Quindi, per ammissione della Camera di commercio di Manchester, che è autorità in materia, la crisi dell'industria cotoniera inglese fino ad ora non è stata il risultato del blocco americano, bensì della sovrapproduzione inglese. Ma quali sarebbero le conseguenze, se continuasse la guerra civile americana? A questa domanda riceviamo ancora una volta una risposta unanime: sofferenze smisurate per la classe lavoratrice e rovina per i piccoli produttori. Cheatham ha osservato: " A Londra si dice che hanno ancora molto cotone per andare avanti; ma non si tratta soltanto di cotone, si tratta anche e soprattutto di prezzo, e con i prezzi attuali il capitale dei proprietari di cotonifici si sta riducendo a zero ".

Ad ogni modo la Camera di commercio si dichiara decisamente contraria a qualsiasi intervento negli Stati Uniti, benchè la maggior parte dei suoi membri siano dal Times indotti a considerare inevitabile lo scioglimento dell'Unione.

" L'ultima cosa che dovremmo fare - dice Porter - è raccomandare qualsiasi cosa che somigli ad un intervento. L'ultimo posto dove una cosa simile potesse esser presa in considerazione era Manchester. Niente ci avrebbe indotti a raccomandare qualcosa che fosse moralmente sbagliata ".

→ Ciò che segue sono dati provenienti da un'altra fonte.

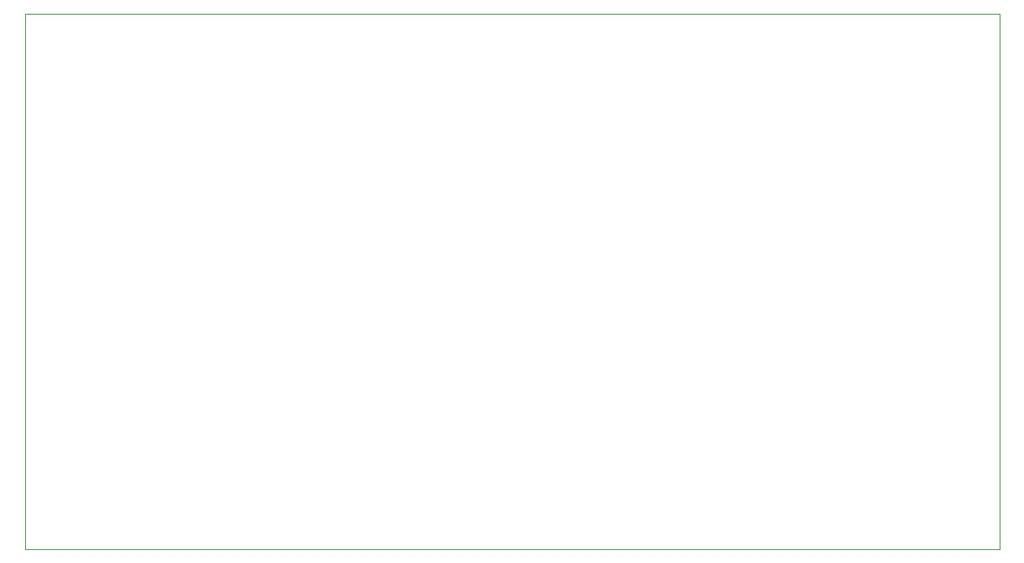
<source format=gbr>
%TF.GenerationSoftware,KiCad,Pcbnew,(6.0.2)*%
%TF.CreationDate,2022-02-27T09:47:09-08:00*%
%TF.ProjectId,intro project,696e7472-6f20-4707-926f-6a6563742e6b,rev?*%
%TF.SameCoordinates,Original*%
%TF.FileFunction,Profile,NP*%
%FSLAX46Y46*%
G04 Gerber Fmt 4.6, Leading zero omitted, Abs format (unit mm)*
G04 Created by KiCad (PCBNEW (6.0.2)) date 2022-02-27 09:47:09*
%MOMM*%
%LPD*%
G01*
G04 APERTURE LIST*
%TA.AperFunction,Profile*%
%ADD10C,0.100000*%
%TD*%
G04 APERTURE END LIST*
D10*
X172720000Y-106680000D02*
X71120000Y-106680000D01*
X71120000Y-106680000D02*
X71120000Y-50800000D01*
X71120000Y-50800000D02*
X172720000Y-50800000D01*
X172720000Y-50800000D02*
X172720000Y-106680000D01*
M02*

</source>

Bazley: " Nella questione americana si deve osservare il principio del non-intervento. Il popolo di quel grande paese deve veramente risolvere le proprie faccende da sé ".

Cheatham: " L'opinione generale in questa regione è del tutto contraria all'intervento nella disputa americana. E' necessario parlar chiaro a questo riguardo, perché se vi fosse qualche dubbio il governo si troverebbe sottoposto a forti pressioni ".

Cosa consiglia allora la Camera di Commercio? Il governo inglese dovrebbe rimuovere ogni ostacolo di carattere amministrativo che si frappone all'importazione del cotone in India. In particolare dovrebbe eliminare la tassa di importazione del 10% che grava sui filati e sui tessuti di cotone inglesi in India. Il regime della East India Company era stato appena abolito, l'India era appena entrata a far parte dell'Impero Britannico, quando Palmerston introduceva questa tassa d'importazione sui prodotti inglesi tramite Wilson, e questo nello stesso tempo in cui vendeva la Savoia e Nizza per il trattato commerciale anglo-francese. Mentre il mercato francese veniva in una certa misura aperto all'industria inglese, il mercato della Indie Orientali era ad essa precluso in misura decisamente maggiore.

A questo proposito, Bazley ha rilevato che da quando è stata introdotta questa tassa sono state esportate grandi quantità di macchinari inglesi a Calcutta e a Bombay e che vi sono state impiantate fabbriche di tipo inglese. Queste si preparavano a sottrarre loro il miglior cotone indiano. Se al 10% della tassa d'importazione si aggiungeva il 15% per le spese di trasporto, i rivali generati artificialmente dall'iniziativa del governo inglese venivano a godere di una tariffa di protezione del 25%.

In generale l'assemblea ha espresso la fiera opposizione dei magnati dell'industria inglese alla tendenza protezionistica che si sta sviluppando sempre più nelle colonie, e particolarmente in Australia. Questi signori dimenticano che per un secolo e mezzo le colonie hanno protestato invano contro il "sistema coloniale" della madre-patria. A quel tempo le colonie chiedevano il libero scambio, e l'Inghilterra teneva fermo il suo divieto. Adesso l'Inghilterra predica il libero scambio, e le colonie ritengono il protezionismo nei confronti dell'Inghilterra più conforme ai loro interessi.